Edge-AI Telemetry NOC

A DevSecOps deep-dive into running local LLM inference on legacy hardware. Engineering air-gapped deployments, hardware bottlenecks, and "Happy Accident" security features.

Docker Python/Systemd Ollama (1B) C++ / ESP32

// 01. Legacy Hardware Challenge

The premise was simple: Can I run a fully functional Generative AI agent locally? I utilized an old Dell OptiPlex 3020 as my host node. It’s legacy hardware running DDR3 memory—not exactly an Nvidia H100 cluster.

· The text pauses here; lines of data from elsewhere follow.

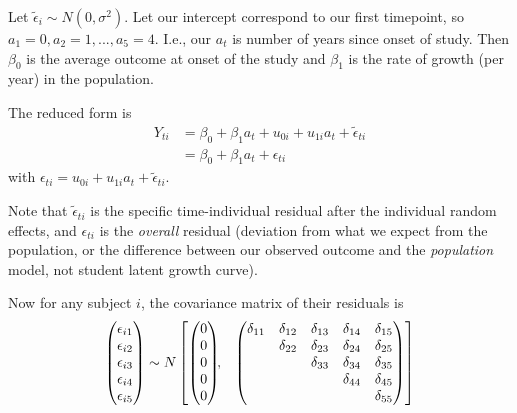 \documentclass[
  letterpaper,
  DIV=11,
  numbers=noendperiod]{scrreprt}
\begin{document}
Let \(\tilde{\epsilon}_i \sim N(0, \sigma^2)\). Let our intercept
correspond to our first timepoint, so
\(a_1 = 0, a_2 = 1, ..., a_5 = 4\). I.e., our \(a_t\) is number of years
since onset of study. Then \(\beta_{0}\) is the average outcome at onset
of the study and \(\beta_{1}\) is the rate of growth (per year) in the
population.

The reduced form is \[\begin{aligned}
 Y_{ti} &= \beta_{0}  + \beta_{1}  a_t  + u_{0i} + u_{1i} a_t + \tilde{\epsilon}_{ti} \\ 
 &= \beta_{0}  + \beta_{1}  a_t  + \epsilon_{ti} 
\end{aligned}\] with
\(\epsilon_{ti} = u_{0i} + u_{1i} a_t + \tilde{\epsilon}_{ti}\).

Note that \(\tilde{\epsilon}_{ti}\) is the specific time-individual
residual after the individual random effects, and \(\epsilon_{ti}\) is
the \emph{overall} residual (deviation from what we expect from the
population, or the difference between our observed outcome and the
\emph{population} model, not student latent growth curve).

Now for any subject \(i\), the covariance matrix of their residuals is
\[\begin{aligned}
\begin{pmatrix} \epsilon_{i1} \\
\epsilon_{i2} \\
\epsilon_{i3} \\
\epsilon_{i4} \\
\epsilon_{i5}
\end{pmatrix} &\sim  N
\begin{bmatrix}
\begin{pmatrix}
0 \\
0 \\
0\\
0 \\
0
\end{pmatrix}\!\!,&
\begin{pmatrix}
\delta_{11} & \delta_{12} & \delta_{13} & \delta_{14} & \delta_{15} \\
           & \delta_{22} & \delta_{23} & \delta_{24} & \delta_{25} \\
         &              & \delta_{33} & \delta_{34} & \delta_{35} \\
         &              &             & \delta_{44} & \delta_{45} \\
         &              &              &            & \delta_{55} 
\end{pmatrix}
\end{bmatrix}\\[2\jot]
\end{aligned}\]
\end{document}
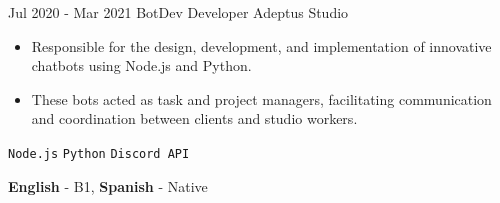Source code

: \documentclass[9pt]{developercv}
\begin{document}
\begin{entrylist}
        \entry
		{Jul 2020 - Mar 2021}
		{BotDev Developer}
		{Adeptus Studio}
		{\vspace{-10pt}
        \begin{itemize}[noitemsep,topsep=0pt,parsep=0pt,partopsep=0pt, leftmargin=-1pt]
            \item Responsible for the design, development, and implementation of innovative chatbots using Node.js and Python.
            \item These bots acted as task and project managers, facilitating communication and coordination between clients and studio workers.
        \end{itemize} 
        \texttt{Node.js} \slashsep \texttt{Python} \slashsep \texttt{Discord API}}
\end{entrylist}

\vspace{-10 pt}
    \vspace{-6pt}
    
    \hspace{26mm} \textbf{English} - B1, \textbf{ Spanish} - Native
\end{document}

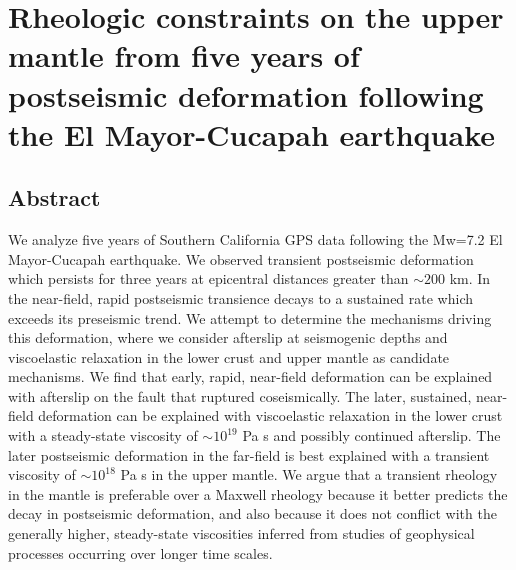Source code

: \chapter{Rheologic constraints on the upper mantle from five years of postseismic deformation following the El Mayor-Cucapah earthquake}

\section{Abstract}
We analyze five years of Southern California GPS data following the Mw=7.2 El Mayor-Cucapah earthquake.  We observed transient postseismic deformation which persists for three years at epicentral distances greater than ${\sim}200$ km.  In the near-field, rapid postseismic transience decays to a sustained rate which exceeds its preseismic trend.  We attempt to determine the mechanisms driving this deformation, where we consider afterslip at seismogenic depths and viscoelastic relaxation in the lower crust and upper mantle as candidate mechanisms.  We find that early, rapid, near-field deformation can be explained with afterslip on the fault that ruptured coseismically. The later, sustained, near-field deformation can be explained with viscoelastic relaxation in the lower crust with a steady-state viscosity of ${\sim}10^{19}$ Pa s and possibly continued afterslip.  The later postseismic deformation in the far-field is best explained with a transient viscosity of ${\sim}10^{18}$ Pa s in the upper mantle. We argue that a transient rheology in the mantle is preferable over a Maxwell rheology because it better predicts the decay in postseismic deformation, and also because it does not conflict with the generally higher, steady-state viscosities inferred from studies of geophysical processes occurring over longer time scales.

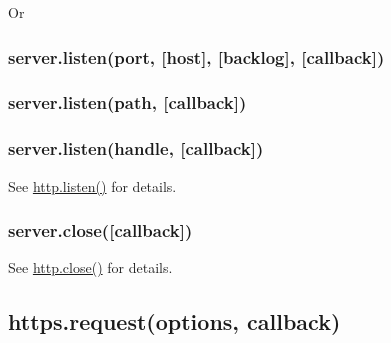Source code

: Or

\begin{Shaded}
\begin{Highlighting}[]
 \NormalTok{);}
 \NormalTok{);}

 
  \NormalTok{: }\NormalTok{(}\NormalTok{)}
\NormalTok{\};}

 
  \NormalTok{(}\NormalTok{);}
  \NormalTok{(}\NormalTok{);}
\NormalTok{(}\NormalTok{);}
\end{Highlighting}
\end{Shaded}

\subsubsection{server.listen(port, {[}host{]}, {[}backlog{]},
{[}callback{]})}

\subsubsection{server.listen(path, {[}callback{]})}

\subsubsection{server.listen(handle, {[}callback{]})}

See
\href{http.html\#http\_server\_listen\_port\_hostname\_backlog\_callback}{http.listen()}
for details.

\subsubsection{server.close({[}callback{]})}

See \href{http.html\#http\_server\_close\_callback}{http.close()} for
details.

\subsection{https.request(options, callback)}


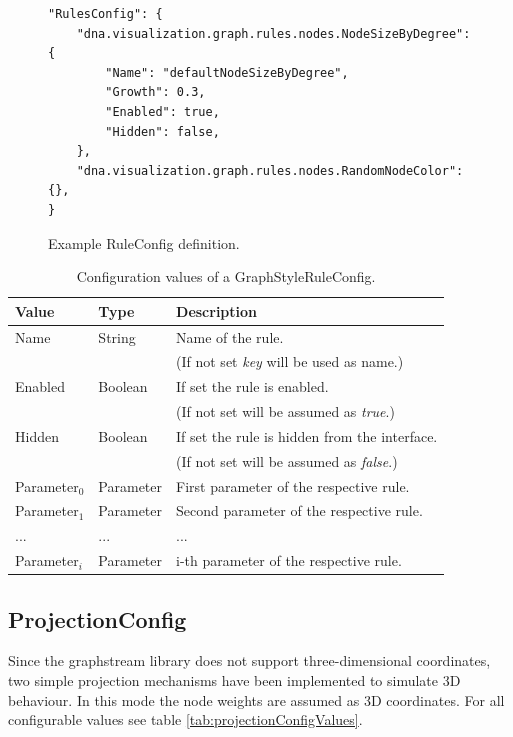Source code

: \begin{figure} [h]
\begin{lstlisting}
"RulesConfig": {
	"dna.visualization.graph.rules.nodes.NodeSizeByDegree": {
		"Name": "defaultNodeSizeByDegree",
		"Growth": 0.3,
		"Enabled": true,
		"Hidden": false,
	},
	"dna.visualization.graph.rules.nodes.RandomNodeColor": {},
}
\end{lstlisting}
\caption{Example RuleConfig definition.}
\label{config:exampleRuleConfig}
\end{figure}

\begin{table}[h]
\caption{Configuration values of a GraphStyleRuleConfig.}
\centering
\begin{tabular}[h]{|l|l|l|}\hline
	\textbf{Value} & \textbf{Type} & \textbf{Description}\\
	\hline
	Name & String & Name of the rule.\\
	& & (If not set \emph{key} will be used as name.)\\
	\hline
	Enabled & Boolean & If set the rule is enabled.\\
	& & (If not set will be assumed as \emph{true}.)\\
	\hline
	Hidden & Boolean & If set the rule is hidden from the interface.\\
	& & (If not set will be assumed as \emph{false}.)\\
	\hline
	Parameter$_0$ & Parameter & First parameter of the respective rule.\\
	\hline
	Parameter$_1$ & Parameter & Second parameter of the respective rule.\\
	\hline
	... & ... & ...\\
	\hline	
	Parameter$_i$ & Parameter & i-th parameter of the respective rule.\\
	\hline
\end{tabular}
\label{tab:graphStyleRuleConfigValues}
\end{table}


\subsection{ProjectionConfig}
\label{ss:projectionConfig}
Since the graphstream library does not support three-dimensional coordinates, two simple projection mechanisms have been implemented to simulate 3D behaviour. In this mode the node weights are assumed as 3D coordinates. For all configurable values see table \ref{tab:projectionConfigValues}.

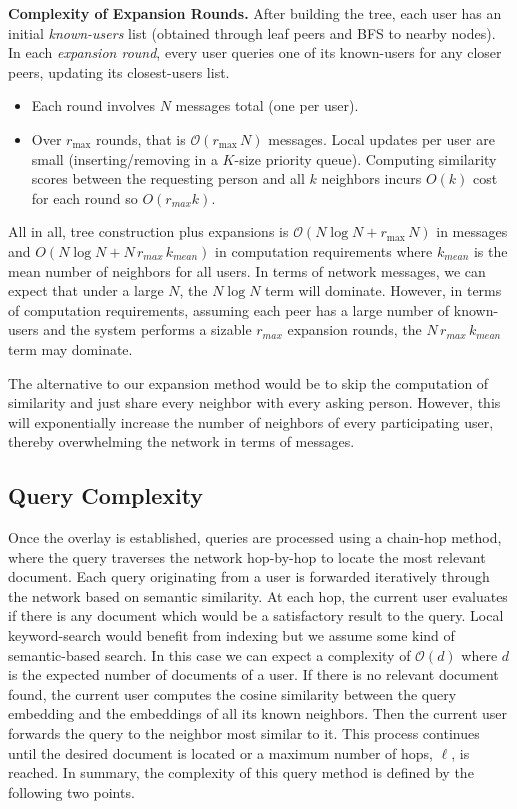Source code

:\documentclass[10pt,journal]{IEEEtran}
\begin{document}
\textbf{Complexity of Expansion Rounds.}
After building the tree, each user has an initial \textit{known-users} list (obtained through leaf peers and BFS to nearby nodes). In each \emph{expansion round}, every user queries one of its known-users for any closer peers, updating its closest-users list.
\begin{itemize}
    \item Each round involves $N$ messages total (one per user).
    \item Over $r_{\max}$ rounds, that is $\mathcal{O}(r_{\max} \, N)$ messages. Local updates per user are small (inserting/removing in a $K$-size priority queue). Computing similarity scores between the requesting person and all $k$ neighbors incurs $O(k)$ cost for each round so $O(r_{max}k)$.
\end{itemize}
All in all, tree construction plus expansions is $\mathcal{O}(N \log N + r_{\max} \, N)$ in messages and $O(N \log N + N \, r_{max} \, k_{mean})$ in computation requirements where $k_{mean}$ is the mean number of neighbors for all users. In terms of network messages, we can expect that under a large $N$, the $N \log N$ term will dominate. However, in terms of computation requirements, assuming each peer has a large number of known-users and the system performs a sizable $r_{max}$ expansion rounds, the $N \, r_{max} \, k_{mean}$ term may dominate. 

The alternative to our expansion method would be to skip the computation of similarity and just share every neighbor with every asking person. However, this will exponentially increase the number of neighbors of every participating user, thereby overwhelming the network in terms of messages.

\subsection{Query Complexity}

Once the overlay is established, queries are processed using a chain-hop method, where the query traverses the network hop-by-hop to locate the most relevant document. Each query originating from a user is forwarded iteratively through the network based on semantic similarity. At each hop, the current user evaluates if there is any document which would be a satisfactory result to the query. Local keyword-search would benefit from indexing but we assume some kind of semantic-based search. In this case we can expect a complexity of $ \mathcal{O}(d)$ where $d$ is the expected number of documents of a user. If there is no relevant document found, the current user computes the cosine similarity between the query embedding and the embeddings of all its known neighbors. Then the current user forwards the query to the neighbor most similar to it. This process continues until the desired document is located or a maximum number of hops, \(\ell\), is reached.
In summary, the complexity of this query method is defined by the following two points.
\end{document}
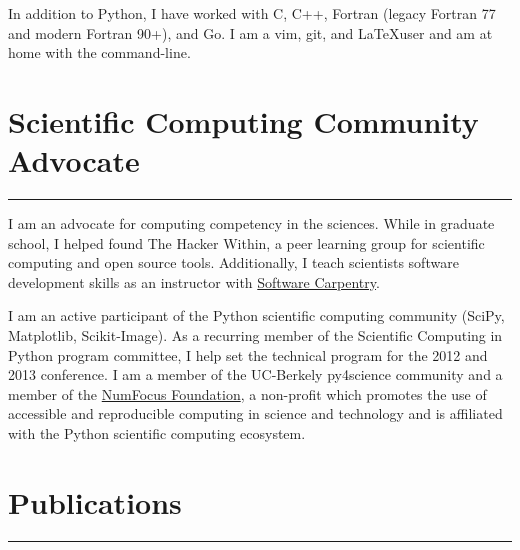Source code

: \documentclass[letterpaper,11pt]{article}
\newcommand{\sectionline}{\vspace{-0.05in}\hrule\vspace{0.05in}}
\begin{document}
In addition to Python, I have worked with C, C++, Fortran (legacy Fortran 77
and modern Fortran 90+), and Go.  I am a vim, git, and \LaTeX user and am at
home with the command-line.


\section*{Scientific Computing Community Advocate}
\sectionline
I am an advocate for computing competency in the sciences.  While in graduate
school, I helped found The Hacker Within, a peer learning group for scientific
computing and open source tools.  Additionally, I teach scientists software
development skills as an instructor with
\hyperref[http://software-carpentry.org/]{Software Carpentry}.

I am an active participant of the Python scientific computing community
(SciPy, Matplotlib, Scikit-Image).   As a
recurring member of the Scientific Computing in Python program committee, I help set the technical program for the 2012 and 2013 conference.  I am a member of the UC-Berkely py4science
community and a member of the \hyperref[numfocus.org]{NumFocus Foundation}, a non-profit which promotes the use of
accessible and reproducible computing in science and technology and is affiliated with the Python
scientific computing ecosystem.



\pagebreak

\section*{Publications}
\hrule
\vspace{0.05in}





\end{document}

The Happy Accident: The DDR3 WAF

Memory bandwidth was the primary bottleneck. To keep the system from crashing, I hardcoded a strict limit in the API payload: "num_ctx": 1024.

"By physically capping the context memory, I accidentally built an un-hackable Web Application Firewall (WAF). Large malicious prompt-injection payloads are natively truncated by the hardware constraints."

// 02. Telemetry & Systemd Recovery

I wrote a custom Python telemetry broker to log hardware cost per token generated. To ensure high availability, I wrapped this in a native Systemd service unit. The kernel tracks the process, allowing for 3-second automatic recovery, moving beyond the polling limitations of crontabs.

// 03. Edge UI (CYD Dashboard)

I built a physical Network Operations Center (NOC) monitor using an ESP32 Cheap Yellow Display (CYD).